Did you know there is a tax on gas?
November 25, 2019
Taxes are a constant everywhere in life. For many, gas seems like the one good which is not subject to taxes. However, unlike most other goods in the United States, the price displayed represents the total price – including taxes. Minnesota residents pay a $0.28 state tax in addition to a $0.184 federal tax on every gallon of gas. Out of the 50 states, Minnesota has the 28th highest gas tax rate. This tax reached 13.8 percent in mid-January 2019. Consumers have a right to know how much taxes they are paying at the pump.
Take a moment to think of any other good which specifically groups the tax into the price or does not display the tax rate on the receipt. There exists no other products which hide the tax amount within the price of the product. It seems quite malicious that this additional cost is secretly funneled into the cost of fuel – especially when the federal government is involved.
In 2007, the Secretary of Transportation admitted that about 60 percent of federal gas taxes are used for highway and bridge construction while the remaining 40 percent goes to earmarked programs. These earmarked proceeds typically sit within a rainy day fund for the Department of Transportation to do who knows what. On the state level, these tax revenues follow nearly the same trend but are used directly at a higher rate for infrastructure projects. Minnesotans see the effects of these taxes year-round as construction seems to also be a constant in life.
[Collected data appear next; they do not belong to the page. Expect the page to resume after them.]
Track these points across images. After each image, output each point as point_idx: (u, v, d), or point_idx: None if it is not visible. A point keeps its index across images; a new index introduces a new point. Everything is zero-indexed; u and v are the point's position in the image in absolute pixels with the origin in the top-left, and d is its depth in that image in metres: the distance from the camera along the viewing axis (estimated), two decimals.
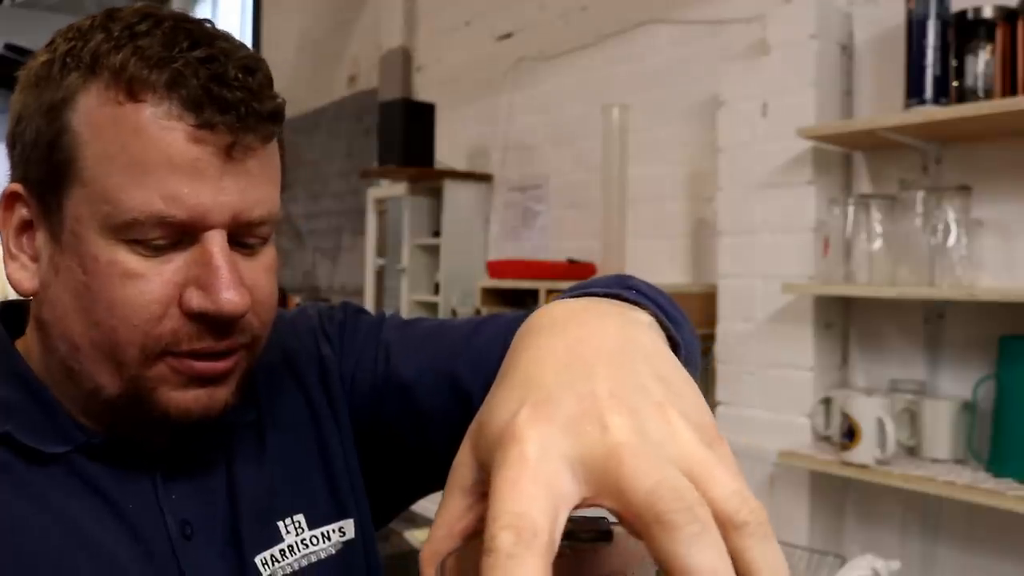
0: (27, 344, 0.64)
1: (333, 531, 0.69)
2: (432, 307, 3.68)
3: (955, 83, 1.77)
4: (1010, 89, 1.70)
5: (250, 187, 0.58)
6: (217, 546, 0.63)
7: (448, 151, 3.75)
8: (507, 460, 0.30)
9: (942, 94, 1.78)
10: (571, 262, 3.03)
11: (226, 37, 0.59)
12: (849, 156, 2.11)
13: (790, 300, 2.06)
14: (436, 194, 3.71)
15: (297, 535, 0.67)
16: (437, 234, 3.69)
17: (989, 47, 1.72)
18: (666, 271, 2.70)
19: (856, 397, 1.83)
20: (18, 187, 0.60)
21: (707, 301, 2.30)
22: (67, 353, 0.60)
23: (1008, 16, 1.71)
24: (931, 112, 1.76)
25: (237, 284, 0.58)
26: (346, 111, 4.79)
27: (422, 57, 4.15)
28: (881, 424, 1.76)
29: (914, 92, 1.80)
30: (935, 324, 1.94)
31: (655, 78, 2.78)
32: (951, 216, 1.76)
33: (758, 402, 2.13)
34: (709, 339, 2.27)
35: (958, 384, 1.88)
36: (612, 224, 2.62)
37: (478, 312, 3.36)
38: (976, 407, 1.78)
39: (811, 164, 2.05)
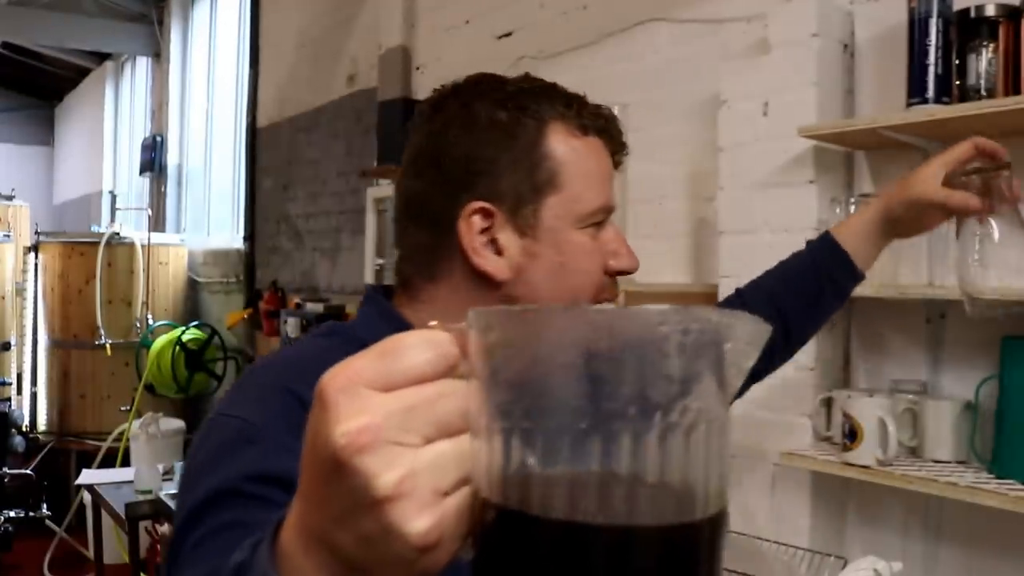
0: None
1: None
2: None
3: (957, 82, 1.76)
4: (1012, 88, 1.69)
5: None
6: None
7: None
8: None
9: (944, 93, 1.77)
10: None
11: None
12: (851, 155, 2.10)
13: None
14: None
15: None
16: None
17: (992, 46, 1.71)
18: (666, 271, 2.69)
19: (858, 397, 1.83)
20: (485, 204, 0.83)
21: (707, 301, 2.29)
22: None
23: (1011, 14, 1.70)
24: (933, 111, 1.75)
25: None
26: (345, 110, 4.77)
27: (422, 56, 4.14)
28: (883, 425, 1.75)
29: (916, 91, 1.79)
30: (937, 324, 1.93)
31: (655, 77, 2.77)
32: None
33: (759, 402, 2.12)
34: None
35: (960, 384, 1.88)
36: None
37: None
38: (978, 408, 1.77)
39: (812, 163, 2.04)
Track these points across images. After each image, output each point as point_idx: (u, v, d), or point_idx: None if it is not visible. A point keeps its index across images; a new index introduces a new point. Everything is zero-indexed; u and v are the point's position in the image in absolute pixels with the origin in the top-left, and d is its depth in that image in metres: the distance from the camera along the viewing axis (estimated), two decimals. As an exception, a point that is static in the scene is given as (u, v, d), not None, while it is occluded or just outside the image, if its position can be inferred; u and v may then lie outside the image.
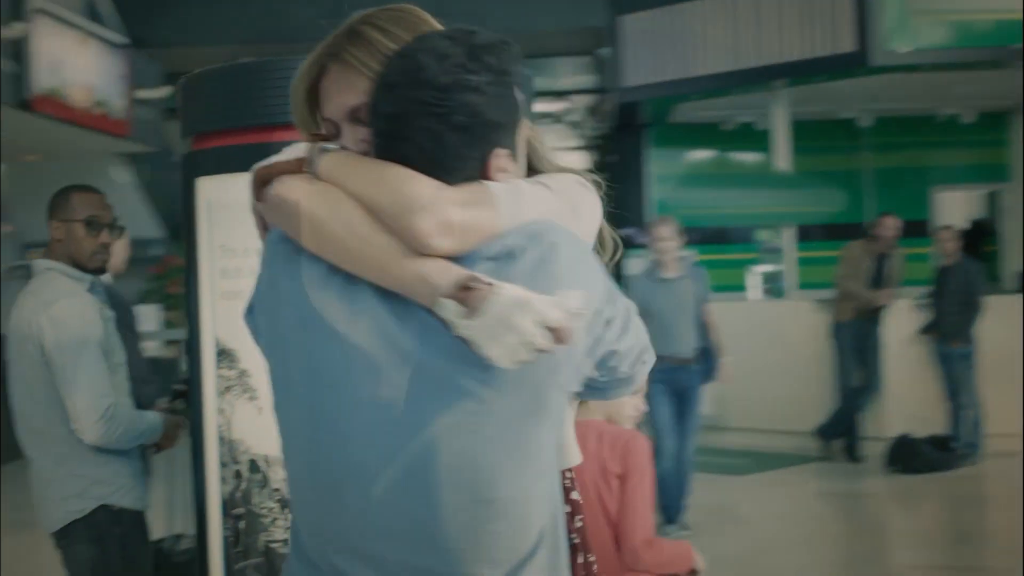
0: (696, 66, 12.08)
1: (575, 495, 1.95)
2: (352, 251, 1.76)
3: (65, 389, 3.77)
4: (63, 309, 3.83)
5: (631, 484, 3.62)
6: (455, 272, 1.69)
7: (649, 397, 7.25)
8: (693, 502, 7.79)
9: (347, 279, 1.78)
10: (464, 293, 1.66)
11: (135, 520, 3.94)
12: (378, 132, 1.81)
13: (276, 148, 2.00)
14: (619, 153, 14.97)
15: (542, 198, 1.81)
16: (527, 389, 1.74)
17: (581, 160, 17.05)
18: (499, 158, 1.81)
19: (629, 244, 8.38)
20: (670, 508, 7.59)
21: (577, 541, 1.93)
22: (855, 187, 14.51)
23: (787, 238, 14.57)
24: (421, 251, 1.72)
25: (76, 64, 11.60)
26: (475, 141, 1.78)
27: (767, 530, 8.06)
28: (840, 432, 10.22)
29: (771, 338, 11.72)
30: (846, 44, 10.94)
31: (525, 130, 1.89)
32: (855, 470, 9.88)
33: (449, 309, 1.67)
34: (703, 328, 7.77)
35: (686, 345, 7.60)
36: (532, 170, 1.95)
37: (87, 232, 3.98)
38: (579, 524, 1.94)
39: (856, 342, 10.12)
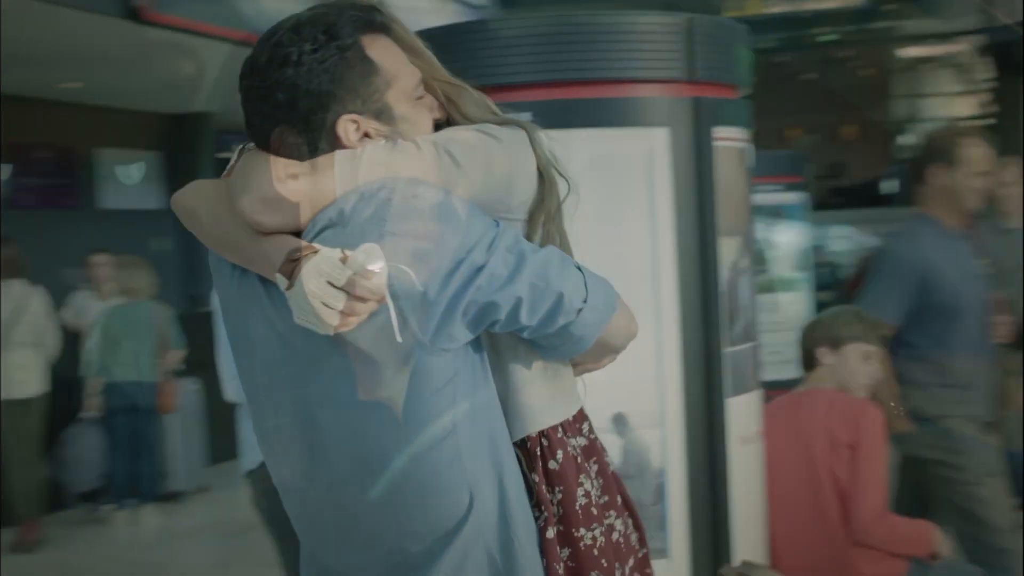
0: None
1: (553, 464, 1.83)
2: (215, 235, 1.80)
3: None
4: None
5: (862, 454, 3.42)
6: (289, 245, 1.67)
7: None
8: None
9: (243, 269, 1.79)
10: (290, 265, 1.62)
11: None
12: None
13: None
14: (1000, 95, 14.11)
15: (403, 156, 1.72)
16: (387, 354, 1.66)
17: (967, 106, 16.18)
18: (350, 123, 1.74)
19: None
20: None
21: (548, 514, 1.82)
22: None
23: None
24: (256, 229, 1.72)
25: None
26: (308, 113, 1.72)
27: None
28: None
29: None
30: None
31: (409, 88, 1.80)
32: None
33: (280, 282, 1.64)
34: None
35: None
36: (451, 125, 1.88)
37: None
38: (559, 496, 1.83)
39: None
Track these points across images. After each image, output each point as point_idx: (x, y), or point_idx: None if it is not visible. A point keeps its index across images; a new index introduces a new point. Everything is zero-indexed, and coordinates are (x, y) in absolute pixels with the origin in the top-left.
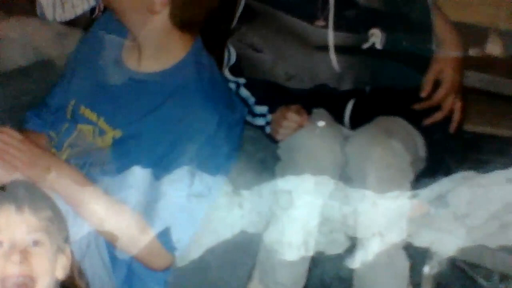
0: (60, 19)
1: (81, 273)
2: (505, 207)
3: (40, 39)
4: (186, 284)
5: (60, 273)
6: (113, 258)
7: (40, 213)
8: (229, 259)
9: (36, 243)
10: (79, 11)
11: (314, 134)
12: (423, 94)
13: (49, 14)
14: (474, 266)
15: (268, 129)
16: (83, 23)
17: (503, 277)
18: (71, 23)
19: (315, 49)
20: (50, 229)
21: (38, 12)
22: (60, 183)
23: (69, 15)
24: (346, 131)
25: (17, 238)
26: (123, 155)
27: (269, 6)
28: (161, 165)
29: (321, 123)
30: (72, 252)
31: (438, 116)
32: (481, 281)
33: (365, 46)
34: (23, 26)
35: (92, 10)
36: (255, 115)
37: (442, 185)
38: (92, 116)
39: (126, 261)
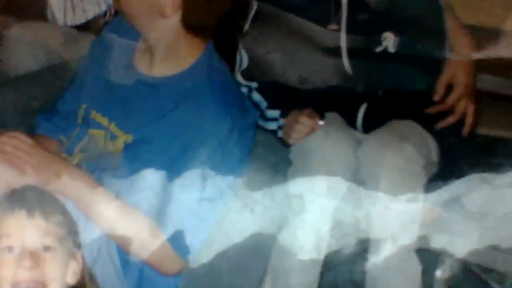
0: (71, 24)
1: (92, 278)
2: None
3: (51, 43)
4: None
5: (71, 278)
6: (125, 263)
7: (51, 218)
8: (241, 263)
9: (47, 248)
10: (90, 15)
11: (326, 138)
12: (436, 97)
13: (60, 18)
14: (487, 270)
15: (280, 133)
16: (94, 27)
17: None
18: (82, 28)
19: (327, 52)
20: (61, 234)
21: (49, 16)
22: (71, 187)
23: (80, 19)
24: (358, 135)
25: (28, 243)
26: (135, 159)
27: (281, 9)
28: (173, 170)
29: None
30: (83, 257)
31: (451, 119)
32: (494, 285)
33: (378, 49)
34: (34, 31)
35: (103, 14)
36: (267, 119)
37: (454, 188)
38: (103, 121)
39: (137, 265)
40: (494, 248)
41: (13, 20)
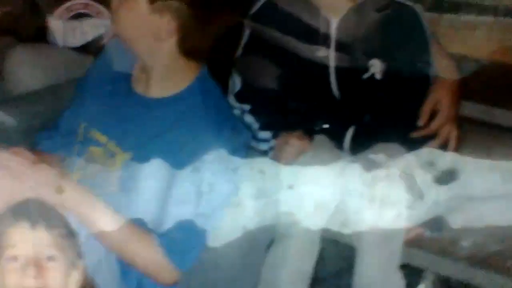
0: (71, 46)
1: (93, 287)
2: (497, 231)
3: (52, 64)
4: None
5: (74, 287)
6: (124, 274)
7: (53, 230)
8: (234, 276)
9: (50, 258)
10: (89, 37)
11: (314, 160)
12: (421, 122)
13: (60, 40)
14: (466, 286)
15: (271, 154)
16: (93, 49)
17: None
18: (82, 49)
19: (317, 78)
20: (63, 245)
21: (50, 38)
22: (72, 202)
23: (80, 41)
24: (346, 156)
25: (32, 253)
26: (132, 177)
27: (275, 30)
28: (169, 187)
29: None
30: (85, 267)
31: (434, 144)
32: None
33: (365, 76)
34: (35, 52)
35: (102, 37)
36: (259, 140)
37: (437, 208)
38: (102, 139)
39: (136, 276)
40: (474, 265)
41: (15, 42)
The gas taxes imposed by the state represent a useful method for selectively raising funds for a service from those who use the service the most. The federal gas tax is akin to a sales tax, however it is nearly triple the cost. While these taxes may be necessary, the question of why they are hidden to the consumer still lingers.
One current method for exposing this petty structure is through a truth-in-labeling law. This law would mandate gas stations to inform consumers of exactly how much of the price is going to the gas and how much is going to state and federal taxes. The easiest method for implementation of this proposal is a simple label placed on each pump. These labels would be funded by the state and federal tax subsidies and do not represent an undue burden. Another option would be to include this information on printed receipts – like every other good sold within the United States.
These taxes are not the end of the world and represent a legitimate method for raising vehicle related funding; however, there needs to be transparency with the consumer. Increased transparency will lead the public to understand the complete cost of a transportation infrastructure better and likely cut down on fuel consumption.